§ **Available data**:

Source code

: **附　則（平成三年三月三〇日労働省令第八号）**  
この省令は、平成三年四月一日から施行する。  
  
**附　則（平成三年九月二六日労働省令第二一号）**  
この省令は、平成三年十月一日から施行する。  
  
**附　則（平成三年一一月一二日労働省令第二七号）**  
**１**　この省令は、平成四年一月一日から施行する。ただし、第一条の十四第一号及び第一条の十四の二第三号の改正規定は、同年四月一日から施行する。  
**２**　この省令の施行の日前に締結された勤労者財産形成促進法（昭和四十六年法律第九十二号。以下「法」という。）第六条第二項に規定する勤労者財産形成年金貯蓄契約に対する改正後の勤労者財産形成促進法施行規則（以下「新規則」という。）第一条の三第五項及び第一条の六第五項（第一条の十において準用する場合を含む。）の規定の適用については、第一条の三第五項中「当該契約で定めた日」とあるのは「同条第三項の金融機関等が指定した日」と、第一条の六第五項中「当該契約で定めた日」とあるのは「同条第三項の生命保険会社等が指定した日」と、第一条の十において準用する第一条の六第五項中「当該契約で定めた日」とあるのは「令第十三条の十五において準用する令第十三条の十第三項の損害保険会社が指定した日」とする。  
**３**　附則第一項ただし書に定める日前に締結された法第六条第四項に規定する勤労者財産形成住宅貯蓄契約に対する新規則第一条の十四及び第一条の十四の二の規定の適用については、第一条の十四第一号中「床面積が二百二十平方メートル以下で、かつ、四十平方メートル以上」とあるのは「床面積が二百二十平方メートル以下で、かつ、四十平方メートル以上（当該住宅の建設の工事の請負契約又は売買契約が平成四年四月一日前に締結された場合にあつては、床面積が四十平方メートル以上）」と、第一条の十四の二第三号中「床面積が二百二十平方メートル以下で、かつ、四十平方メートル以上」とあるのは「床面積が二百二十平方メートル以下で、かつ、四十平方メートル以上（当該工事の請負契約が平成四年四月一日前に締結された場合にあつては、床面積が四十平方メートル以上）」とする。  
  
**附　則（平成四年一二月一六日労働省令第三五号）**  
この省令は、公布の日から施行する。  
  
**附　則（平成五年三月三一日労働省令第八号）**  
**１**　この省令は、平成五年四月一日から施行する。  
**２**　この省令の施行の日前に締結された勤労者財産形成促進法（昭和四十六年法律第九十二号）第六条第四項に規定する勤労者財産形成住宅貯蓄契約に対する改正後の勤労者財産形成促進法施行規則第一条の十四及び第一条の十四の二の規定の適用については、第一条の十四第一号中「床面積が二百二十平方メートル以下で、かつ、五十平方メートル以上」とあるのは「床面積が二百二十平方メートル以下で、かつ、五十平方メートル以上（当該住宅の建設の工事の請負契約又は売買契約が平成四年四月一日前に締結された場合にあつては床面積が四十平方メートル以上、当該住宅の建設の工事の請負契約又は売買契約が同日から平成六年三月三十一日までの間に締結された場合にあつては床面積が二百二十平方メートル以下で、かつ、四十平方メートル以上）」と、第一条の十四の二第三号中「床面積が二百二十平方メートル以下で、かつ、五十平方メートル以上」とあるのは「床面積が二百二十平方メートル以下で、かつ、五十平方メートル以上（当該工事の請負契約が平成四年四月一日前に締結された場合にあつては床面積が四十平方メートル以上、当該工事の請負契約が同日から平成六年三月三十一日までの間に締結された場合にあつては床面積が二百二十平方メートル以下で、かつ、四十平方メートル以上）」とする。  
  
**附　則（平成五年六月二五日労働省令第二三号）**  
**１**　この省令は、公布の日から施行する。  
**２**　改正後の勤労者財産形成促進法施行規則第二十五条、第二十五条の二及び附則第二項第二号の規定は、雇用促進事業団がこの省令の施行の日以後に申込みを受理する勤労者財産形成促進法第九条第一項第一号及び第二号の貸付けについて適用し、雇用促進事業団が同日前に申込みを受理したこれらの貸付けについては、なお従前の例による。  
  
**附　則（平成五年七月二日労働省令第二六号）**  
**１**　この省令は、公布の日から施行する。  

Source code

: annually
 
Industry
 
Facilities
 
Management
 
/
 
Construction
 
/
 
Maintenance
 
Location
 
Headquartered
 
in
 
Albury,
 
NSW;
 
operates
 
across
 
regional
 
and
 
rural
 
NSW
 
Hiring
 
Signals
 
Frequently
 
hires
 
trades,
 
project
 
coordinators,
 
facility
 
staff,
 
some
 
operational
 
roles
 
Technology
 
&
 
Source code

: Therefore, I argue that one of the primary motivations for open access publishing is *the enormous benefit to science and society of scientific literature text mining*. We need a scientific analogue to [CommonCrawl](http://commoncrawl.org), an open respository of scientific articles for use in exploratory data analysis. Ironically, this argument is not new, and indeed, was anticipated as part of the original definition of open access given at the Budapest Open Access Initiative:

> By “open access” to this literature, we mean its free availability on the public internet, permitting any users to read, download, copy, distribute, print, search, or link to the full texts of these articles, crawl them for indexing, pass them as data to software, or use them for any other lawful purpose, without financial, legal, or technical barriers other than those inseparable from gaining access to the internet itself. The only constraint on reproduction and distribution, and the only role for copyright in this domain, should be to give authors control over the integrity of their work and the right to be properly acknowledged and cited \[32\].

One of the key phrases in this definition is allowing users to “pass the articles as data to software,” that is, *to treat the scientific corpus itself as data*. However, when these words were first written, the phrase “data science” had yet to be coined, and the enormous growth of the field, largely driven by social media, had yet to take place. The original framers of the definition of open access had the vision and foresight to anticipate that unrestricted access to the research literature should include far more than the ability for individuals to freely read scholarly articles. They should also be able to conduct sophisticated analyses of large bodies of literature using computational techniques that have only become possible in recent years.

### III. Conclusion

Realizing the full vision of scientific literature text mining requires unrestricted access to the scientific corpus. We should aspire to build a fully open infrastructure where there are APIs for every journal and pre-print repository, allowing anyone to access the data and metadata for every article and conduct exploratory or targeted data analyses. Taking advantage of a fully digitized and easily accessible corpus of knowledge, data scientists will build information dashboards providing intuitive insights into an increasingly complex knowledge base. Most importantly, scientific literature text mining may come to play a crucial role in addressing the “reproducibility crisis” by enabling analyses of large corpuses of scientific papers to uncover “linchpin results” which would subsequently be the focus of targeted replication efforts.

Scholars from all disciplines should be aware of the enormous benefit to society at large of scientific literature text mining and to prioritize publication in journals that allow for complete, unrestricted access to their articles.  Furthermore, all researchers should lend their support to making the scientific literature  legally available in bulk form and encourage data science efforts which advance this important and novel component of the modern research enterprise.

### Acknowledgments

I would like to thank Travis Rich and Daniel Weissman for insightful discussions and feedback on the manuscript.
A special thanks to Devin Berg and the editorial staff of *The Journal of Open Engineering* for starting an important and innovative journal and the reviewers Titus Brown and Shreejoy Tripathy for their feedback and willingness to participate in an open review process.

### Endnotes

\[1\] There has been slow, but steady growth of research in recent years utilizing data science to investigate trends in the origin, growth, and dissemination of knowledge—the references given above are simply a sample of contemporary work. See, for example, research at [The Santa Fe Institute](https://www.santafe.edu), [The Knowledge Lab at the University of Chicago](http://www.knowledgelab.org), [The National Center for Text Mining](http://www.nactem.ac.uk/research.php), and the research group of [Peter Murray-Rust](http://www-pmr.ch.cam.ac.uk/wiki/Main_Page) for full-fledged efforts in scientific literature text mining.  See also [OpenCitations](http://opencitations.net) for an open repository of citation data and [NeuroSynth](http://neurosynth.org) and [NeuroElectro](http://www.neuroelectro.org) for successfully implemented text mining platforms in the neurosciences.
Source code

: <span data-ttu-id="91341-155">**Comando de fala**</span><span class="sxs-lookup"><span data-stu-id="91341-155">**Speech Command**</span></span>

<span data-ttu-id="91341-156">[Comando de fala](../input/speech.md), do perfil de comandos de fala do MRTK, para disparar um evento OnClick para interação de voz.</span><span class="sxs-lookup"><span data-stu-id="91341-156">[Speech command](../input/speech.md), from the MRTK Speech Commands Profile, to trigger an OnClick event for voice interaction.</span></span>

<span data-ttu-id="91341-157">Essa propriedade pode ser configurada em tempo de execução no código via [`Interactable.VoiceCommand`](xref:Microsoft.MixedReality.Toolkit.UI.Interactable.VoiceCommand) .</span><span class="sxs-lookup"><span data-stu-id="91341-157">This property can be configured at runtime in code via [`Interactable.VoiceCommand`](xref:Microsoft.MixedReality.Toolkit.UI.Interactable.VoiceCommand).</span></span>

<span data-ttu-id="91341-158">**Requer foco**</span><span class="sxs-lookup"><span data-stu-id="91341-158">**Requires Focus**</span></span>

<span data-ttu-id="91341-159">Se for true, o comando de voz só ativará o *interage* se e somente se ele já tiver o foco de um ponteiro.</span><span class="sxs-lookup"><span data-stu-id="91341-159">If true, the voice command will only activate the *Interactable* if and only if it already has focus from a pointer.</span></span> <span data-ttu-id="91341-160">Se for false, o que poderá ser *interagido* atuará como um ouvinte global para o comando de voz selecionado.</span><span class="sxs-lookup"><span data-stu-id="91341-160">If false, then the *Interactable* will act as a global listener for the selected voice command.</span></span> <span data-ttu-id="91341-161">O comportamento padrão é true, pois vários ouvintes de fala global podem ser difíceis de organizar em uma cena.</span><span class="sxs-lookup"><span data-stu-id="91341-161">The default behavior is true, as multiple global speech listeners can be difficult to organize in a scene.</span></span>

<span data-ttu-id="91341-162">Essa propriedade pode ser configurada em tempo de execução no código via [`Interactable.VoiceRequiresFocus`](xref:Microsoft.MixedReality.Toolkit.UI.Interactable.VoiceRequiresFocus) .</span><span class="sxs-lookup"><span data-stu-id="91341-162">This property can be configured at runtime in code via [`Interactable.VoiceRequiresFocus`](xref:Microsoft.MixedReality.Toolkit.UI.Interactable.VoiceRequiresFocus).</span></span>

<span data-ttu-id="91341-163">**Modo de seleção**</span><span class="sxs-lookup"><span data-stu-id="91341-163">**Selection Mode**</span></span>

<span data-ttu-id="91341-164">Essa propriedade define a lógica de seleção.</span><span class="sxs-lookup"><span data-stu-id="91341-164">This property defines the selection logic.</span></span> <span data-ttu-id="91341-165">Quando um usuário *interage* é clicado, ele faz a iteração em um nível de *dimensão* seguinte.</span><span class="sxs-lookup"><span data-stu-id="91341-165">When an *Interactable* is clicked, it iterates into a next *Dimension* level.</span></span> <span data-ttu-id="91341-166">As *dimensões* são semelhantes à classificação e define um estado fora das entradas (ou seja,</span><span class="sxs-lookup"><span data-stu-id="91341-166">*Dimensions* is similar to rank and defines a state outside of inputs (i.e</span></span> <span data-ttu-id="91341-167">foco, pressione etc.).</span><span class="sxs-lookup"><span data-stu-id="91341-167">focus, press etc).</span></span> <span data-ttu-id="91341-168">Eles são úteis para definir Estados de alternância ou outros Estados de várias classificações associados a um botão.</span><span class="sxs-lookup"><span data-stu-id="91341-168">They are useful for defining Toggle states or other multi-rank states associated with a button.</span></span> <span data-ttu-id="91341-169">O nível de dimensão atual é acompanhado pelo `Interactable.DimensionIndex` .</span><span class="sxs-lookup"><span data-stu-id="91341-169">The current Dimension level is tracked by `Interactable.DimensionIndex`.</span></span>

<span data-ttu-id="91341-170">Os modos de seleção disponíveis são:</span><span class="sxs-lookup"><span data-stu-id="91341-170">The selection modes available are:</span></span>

§ **Exercise**:
Each line carrying the string "staff" should be copied out from the entries.

§ **Solution to this problem**:
staff,
A special thanks to Devin Berg and the editorial staff of *The Journal of Open Engineering* for starting an important and innovative journal and the reviewers Titus Brown and Shreejoy Tripathy for their feedback and willingness to participate in an open review process.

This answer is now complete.